Il est encore temps d'agir contre le danger de la directive brevets logiciels. Selon Lipietz toute la gauche et quelques dissidents de la droite se sont mis d'accord sur une liste d'amendements permettant de consolider le rapport Rocard afin d'exclure toute possibilité de breveter les logiciels, et encore moins les idées.

Donc, pas de temps à perdre à écrire aux députés de gauche (il faut juste qu'ils n'oublient pas de voter). Il faut concentrer la pression sur les députés de droite.

Voici donc le courrier que j'ai envoyé aujourd'hui aux élus européens des groupes PPE-DE (droite) et ALDE (libéraux). Vous pouvez vous en inspirer pour envoyer vos propres missives (à au moins adapter en fonction du type de député, homme femme).

Lettre aux députés européens PPE-DE et ALDE

Monsieur le Député,

Dans quelques jours, autour du 6 juillet, se jouera une partie capitale pour l'avenir de l'indépendance européenne en matière informationnelle, pour l'avenir des PME/PMI de secteur informatique (qui représente la très grande majorité des emplois dans ce secteur ô combien stratégique), pour l'innovation en informatique et pour notre liberté de sélectionner en parfaite connaissance l'offre du marché la plus adéquate.

En effet, le 6 juillet prochain la directive introduisant en Europe les brevets sur les logiciels (interdits jusqu'à présent par la Convention sur le brevet européen sur les Brevets de 1973) pourrait être adoptée. Malgré le fait que les débats depuis plusieurs années ont démontré amplement que les brevets logiciels n'ont aucune justification économique et freinent l'innovation qu'ils prétendent encourager.

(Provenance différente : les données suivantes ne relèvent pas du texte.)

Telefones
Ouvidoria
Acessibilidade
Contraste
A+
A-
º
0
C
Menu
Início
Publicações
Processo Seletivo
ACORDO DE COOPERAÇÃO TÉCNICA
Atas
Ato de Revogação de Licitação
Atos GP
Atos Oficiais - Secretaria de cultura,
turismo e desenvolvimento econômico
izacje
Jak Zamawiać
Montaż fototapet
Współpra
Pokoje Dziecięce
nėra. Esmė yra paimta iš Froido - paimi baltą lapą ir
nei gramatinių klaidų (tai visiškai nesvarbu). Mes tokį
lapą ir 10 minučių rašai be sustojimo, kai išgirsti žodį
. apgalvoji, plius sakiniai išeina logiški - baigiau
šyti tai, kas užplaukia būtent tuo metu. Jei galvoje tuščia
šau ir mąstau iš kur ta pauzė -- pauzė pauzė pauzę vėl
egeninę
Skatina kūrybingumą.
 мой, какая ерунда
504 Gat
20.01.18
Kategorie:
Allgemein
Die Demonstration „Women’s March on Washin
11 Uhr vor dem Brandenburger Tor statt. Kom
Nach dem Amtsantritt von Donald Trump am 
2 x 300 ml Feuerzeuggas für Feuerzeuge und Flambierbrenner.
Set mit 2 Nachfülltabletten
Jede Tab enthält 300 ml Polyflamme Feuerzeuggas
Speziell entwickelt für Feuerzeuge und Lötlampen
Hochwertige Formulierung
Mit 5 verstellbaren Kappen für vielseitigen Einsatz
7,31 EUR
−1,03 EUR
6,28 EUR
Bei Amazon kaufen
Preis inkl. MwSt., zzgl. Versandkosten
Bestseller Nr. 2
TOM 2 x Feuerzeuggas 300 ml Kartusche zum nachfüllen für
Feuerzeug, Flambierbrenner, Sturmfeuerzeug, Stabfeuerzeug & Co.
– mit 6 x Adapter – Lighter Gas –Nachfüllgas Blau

Sous une apparence technique, cette directive remet en cause le système actuel de protection (le droit d'auteur) qui couvre l'implémentation d'une idée et non pas l'idée elle-même. Ce régime permettant une réelle concurrence libre et non faussée entre les différents acteurs: développeurs indépendants, PME et multinationales. Légaliser les brevets logiciels reviendrait à fausser la concurrence entre les acteurs, en faveur d'un renforcement des monopoles existants. La seule « utilité » des brevets logiciels est pour une société en situation de monopole qui veut étouffer dans l'oeuf toute concurrence.

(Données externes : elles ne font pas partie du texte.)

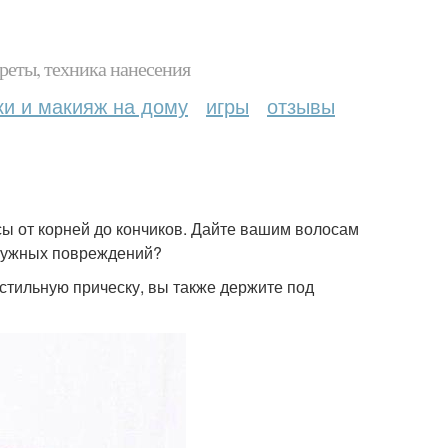
реты, техника нанесения
ки и макияж на дому
игры
отзывы
ы от корней до кончиков. Дайте вашим волосам
енужных повреждений?
стильную прическу, вы также держите под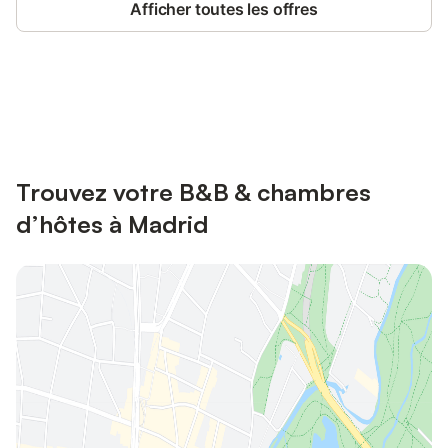
Afficher toutes les offres
Connectez-vous et économisez
Se connecter
jusqu'à 10% sur nos logements.
Trouvez votre B&B & chambres
d’hôtes à Madrid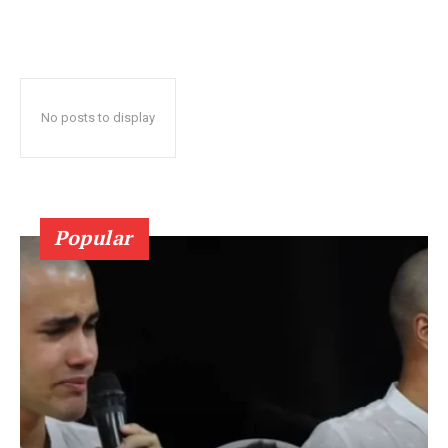
No posts to display
Popular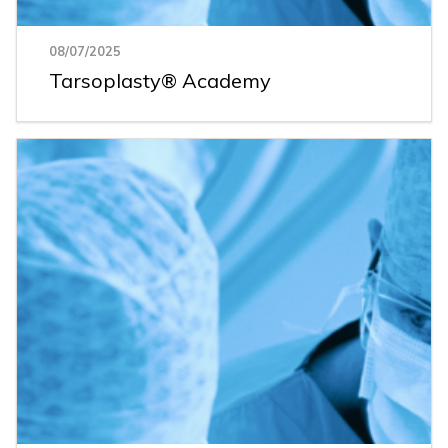
08/07/2025
Tarsoplasty® Academy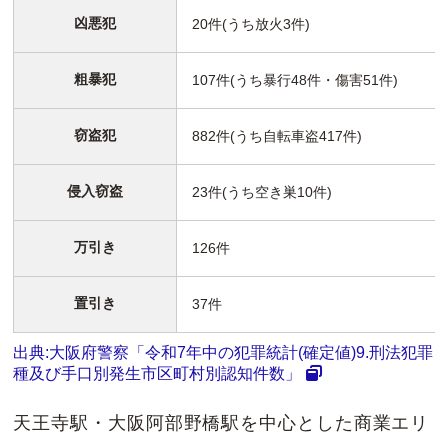
凶悪犯
20件(うち放火3件)
粗暴犯
107件(うち暴行48件・傷害51件)
窃盗犯
882件(うち自転車盗417件)
侵入窃盗
23件(うち空き巣10件)
万引き
126件
置引き
37件
出典:大阪府警察「令和7年中の犯罪統計(確定値)9.刑法犯罪
種及び手口別発生市区町村別認知件数」
天王寺駅・大阪阿部野橋駅を中心とした商業エリ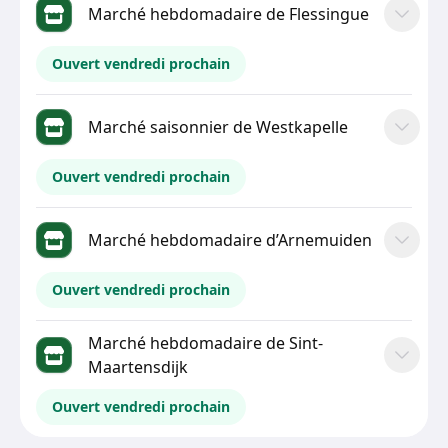
Marché hebdomadaire de Flessingue
Ouvert vendredi prochain
Marché saisonnier de Westkapelle
Ouvert vendredi prochain
Marché hebdomadaire d’Arnemuiden
Ouvert vendredi prochain
Marché hebdomadaire de Sint-
Maartensdijk
Ouvert vendredi prochain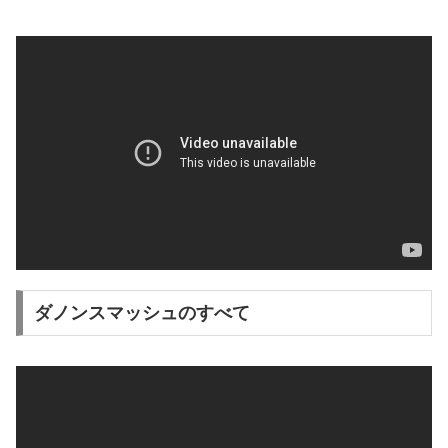
ダノンスマッシュのすべて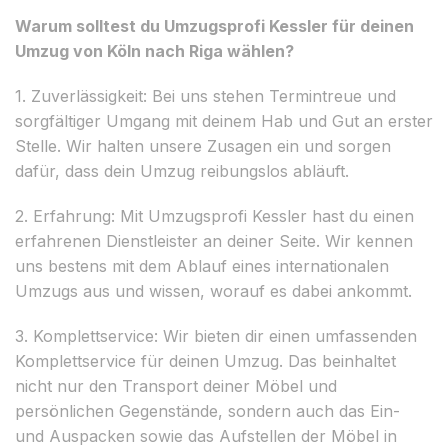
Warum solltest du Umzugsprofi Kessler für deinen
Umzug von Köln nach Riga wählen?
1. Zuverlässigkeit: Bei uns stehen Termintreue und
sorgfältiger Umgang mit deinem Hab und Gut an erster
Stelle. Wir halten unsere Zusagen ein und sorgen
dafür, dass dein Umzug reibungslos abläuft.
2. Erfahrung: Mit Umzugsprofi Kessler hast du einen
erfahrenen Dienstleister an deiner Seite. Wir kennen
uns bestens mit dem Ablauf eines internationalen
Umzugs aus und wissen, worauf es dabei ankommt.
3. Komplettservice: Wir bieten dir einen umfassenden
Komplettservice für deinen Umzug. Das beinhaltet
nicht nur den Transport deiner Möbel und
persönlichen Gegenstände, sondern auch das Ein-
und Auspacken sowie das Aufstellen der Möbel in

Il n'est donc pas étonnant de retrouver la société Microsoft à travers son bras armé la BSA (Business Software Alliance) comme principal promoteur de la directive. Microsoft a reconnu à plusieurs reprises que son principal concurrent était le logiciel libre. Selon le rapport d'information de la commission des finances, de l'économie générale et du plan sur les outils de la politique industrielle, déposé par Bernard Carayon, le 10 mai 2005, « l'éclosion d'une industrie du logiciel libre permettrait à l'Europe de reprendre l'initiative en la matière, et de laisser mûrir un potentiel industriel, économique et social en pleine expansion. La maîtrise de l'information et des systèmes d'information est un enjeu essentiel . Les logiciels propriétaires, contrairement aux logiciels libres, ne permettent pas aux utilisateurs de maîtriser les outils informatiques. Ce défaut de maîtrise est évidemment critique dans certains secteurs sensibles... »

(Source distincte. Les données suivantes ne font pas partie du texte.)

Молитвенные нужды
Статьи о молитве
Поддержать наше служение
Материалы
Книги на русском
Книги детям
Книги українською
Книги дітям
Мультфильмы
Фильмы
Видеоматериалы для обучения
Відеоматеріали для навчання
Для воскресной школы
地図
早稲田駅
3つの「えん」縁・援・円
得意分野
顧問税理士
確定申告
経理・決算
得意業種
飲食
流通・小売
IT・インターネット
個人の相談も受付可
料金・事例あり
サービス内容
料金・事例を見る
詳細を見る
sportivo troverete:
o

La légalisation des brevets logiciels est une menace importante pour le logiciel libre et pour les usages stratégiques qu'en font les acteurs publics.

Légaliser les brevets logiciels reviendrait à donner aux grands éditeurs de logiciels propriétaires un permis de tuer l'innovation dans le secteur informatique, le logiciel libre, les PME et leurs emplois ainsi que l'indépendance informationnelle en Europe.

Vous avez le devoir en tant que député européen de repousser une directive qui laisserait l'Europe sous la menace immédiate d'une colonisation par Microsoft et quelques autres géants des technologies de l'information.

Je me tiens à votre disposition pour échanger sur le sujet. Veuillez agréer Monsieur le député l'expression de ma plus haute considération.